- Interactive map of San Nicolas Shoal
- Location: Manila Bay, off the coast of Cavite, Philippines
- Coordinates: 14°26′07″N 120°46′03″E﻿ / ﻿14.43528°N 120.76750°E
- Type: Shoal, Sandbar
- Part of: Manila Bay

= San Nicolas Shoal =

Underwater sand and shoal area in Manila Bay, Philippines

San Nicolas Shoal (also spelled San Nicholas Shoal) is a large shallow shoal and underwater marine sand deposit located in Manila Bay, off the northern coast of Cavite province in the Philippines. It spans the offshore waters of several coastal municipalities, including Rosario, Noveleta, Tanza, Naic, and Ternate.

Because of its shallow waters along major maritime approaches, the shoal serves as a key navigational hazard for commercial vessels entering the Port of Manila. In recent decades, it has also become the primary site for large-scale seabed quarrying and sand dredging in the Philippines to supply fill materials for major land reclamation projects across Manila Bay.

==Geography and geology==
The shoal lies approximately 30 km (19 mi) southwest of Manila and stretches across the coastal shelf, 17 km (10.5 mi) south-southwest of Cavite. An offshore bathymetric feature within Manila Bay is the San Nicolas Shoal, a shallow seabed deposit spanning approximately 10,000 hectares off the coast of Cavite. Geological assessments by the Mines and Geosciences Bureau (MGB) classify these marine aggregates as heavy volcanic sands suitable as structural fill material for land reclamation projects along Metro Manila.

==Seabed quarrying and coastal activities==
===Commercial extraction and operations===
The San Nicolas Shoal, a shallow marine sand deposit spanning over 8,530.22 hectares off the coast of Cavite, serves as the primary source of offshore fill materials for major infrastructure and land reclamation developments in Manila Bay. Offshore operations are authorized under the Government Seabed Quarry Permits (GSQP) issued by the MGB.

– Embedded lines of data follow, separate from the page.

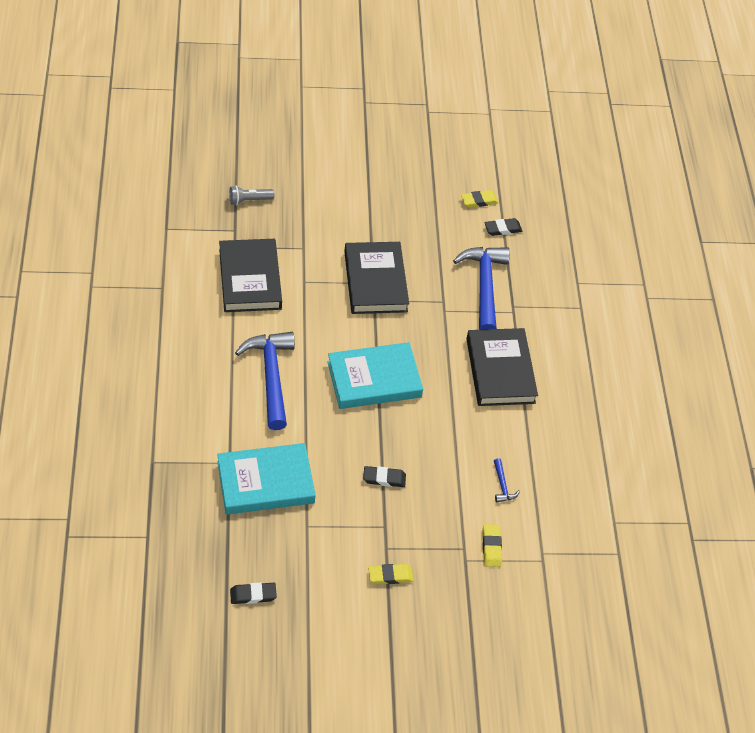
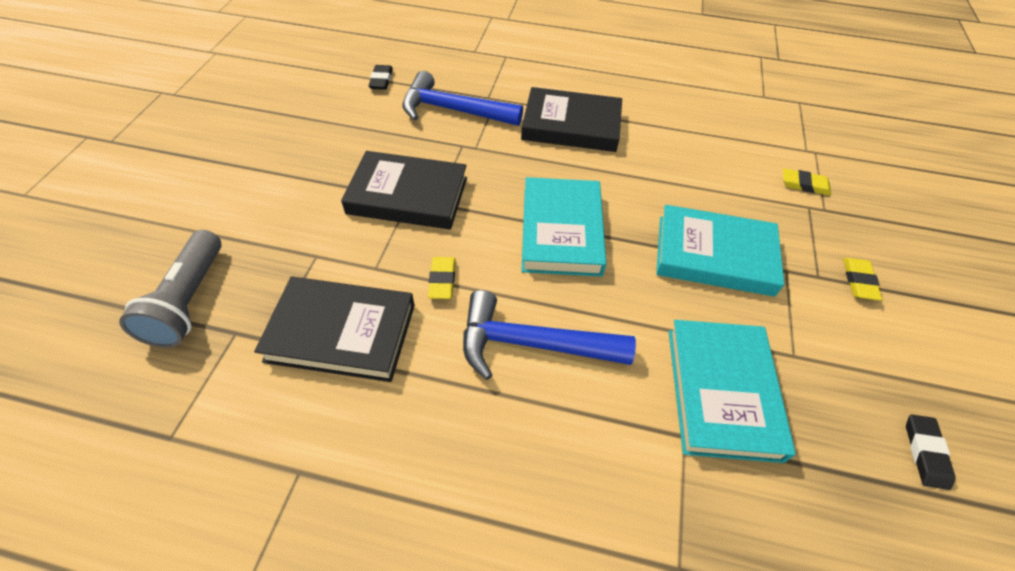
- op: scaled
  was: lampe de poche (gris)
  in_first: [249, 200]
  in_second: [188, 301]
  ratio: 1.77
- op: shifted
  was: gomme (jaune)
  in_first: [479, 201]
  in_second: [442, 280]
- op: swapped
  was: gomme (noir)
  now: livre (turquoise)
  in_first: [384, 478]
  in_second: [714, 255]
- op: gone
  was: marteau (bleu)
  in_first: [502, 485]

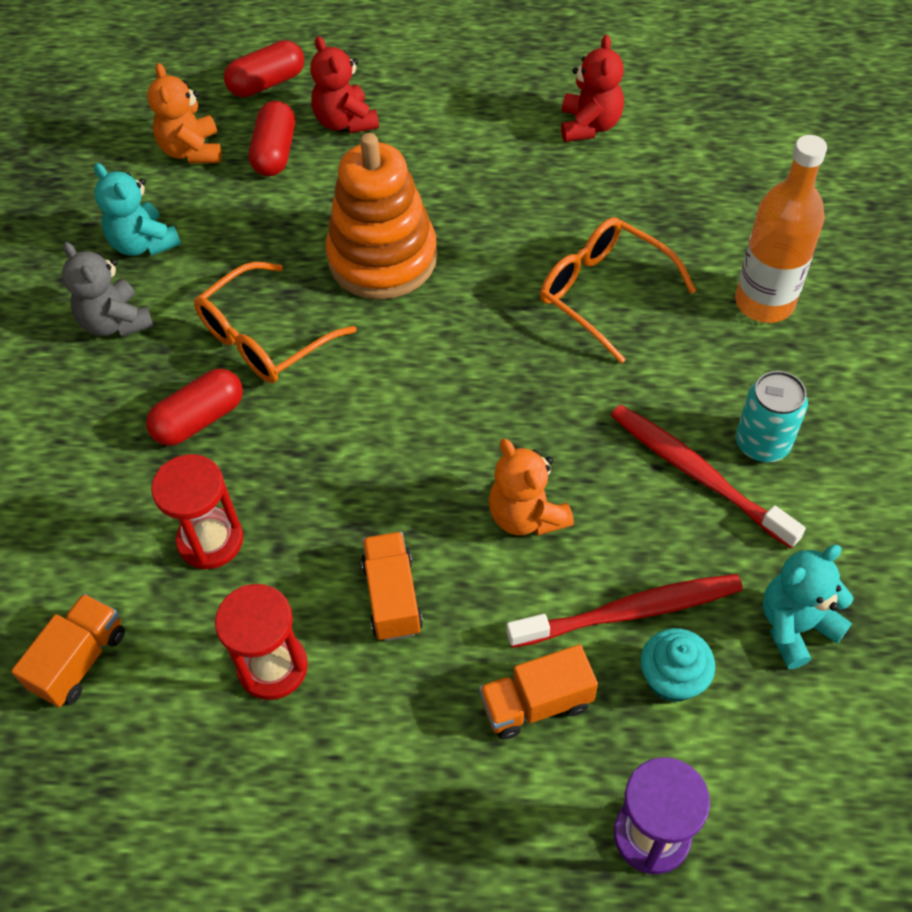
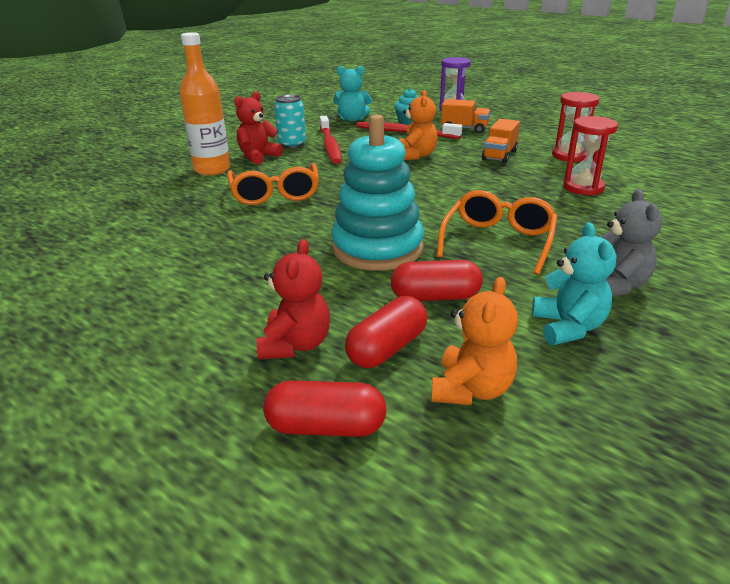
- op: shifted
  was: ours en peluche (rouge)
  in_first: [589, 125]
  in_second: [258, 157]
- op: repainted
  was: jouet à empiler (orange)
  now: jouet à empiler (turquoise)
  in_first: [382, 258]
  in_second: [377, 248]
- op: shifted
  was: gélule (rouge)
  in_first: [199, 419]
  in_second: [435, 297]
- op: rotated
  was: lunettes (orange)
  in_first: [264, 338]
  in_second: [498, 241]
  clockwise: -60
- op: gone
  was: camion (orange)
  in_first: [79, 660]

The process of the extraction primarily uses trailer suction hopper dredgers (TSHD), grab dredgers, and bottom-dump barges to pump sediment, volcanic sand, and silt from depths ranging between 3 to 35 meters. Multiple concessionaires operate within the shoal, including VIL Mines, Inc. and Silverquest Mining Resources, Inc., which transport dredged material directly to major land expansion sites.

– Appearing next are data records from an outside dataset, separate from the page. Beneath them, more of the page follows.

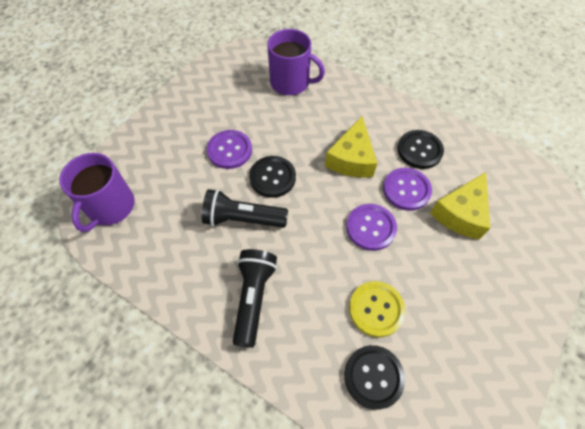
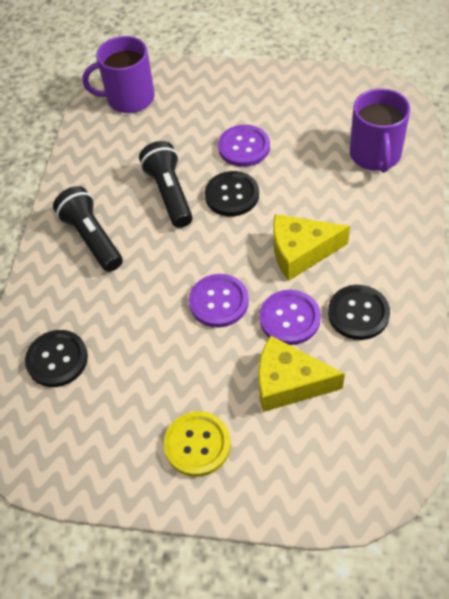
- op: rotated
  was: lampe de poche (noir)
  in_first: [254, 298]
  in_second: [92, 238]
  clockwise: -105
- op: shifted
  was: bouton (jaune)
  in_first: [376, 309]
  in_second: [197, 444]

===Impact and local disputes===
The expansion of offshore dredging on the shoal has led to conflicts with local fishing communities in the coastal municipalities of Ternate, Naic, Tanza, and Rosario. Fisher groups such as Pamalakaya and local fisherfolk reported significant declines in daily fish catches, attributing the drop to underwater noise, habitat disruption, and altered navigational channels caused by dredging vessels. They also have repeatedly called on the Bureau of Fisheries and Aquatic Resources (BFAR) and local government units to conduct independent assessments on the long-term impact of quarrying on marine biodiversity.

In response, private developers and national government agencies implemented financial aid and social support programs for affected workers. San Miguel Corporation distributed ₱500 million in financial assistance and livelihood support to over 5,000 fisherfolk in Cavite during the dredging phase for the Bulacan airport project. Also, the Philippine Reclamation Authority (PRA), rolled out community assistance programs and alternative livelihood projects for coastal communities in municipalities which have a coast with the shoal.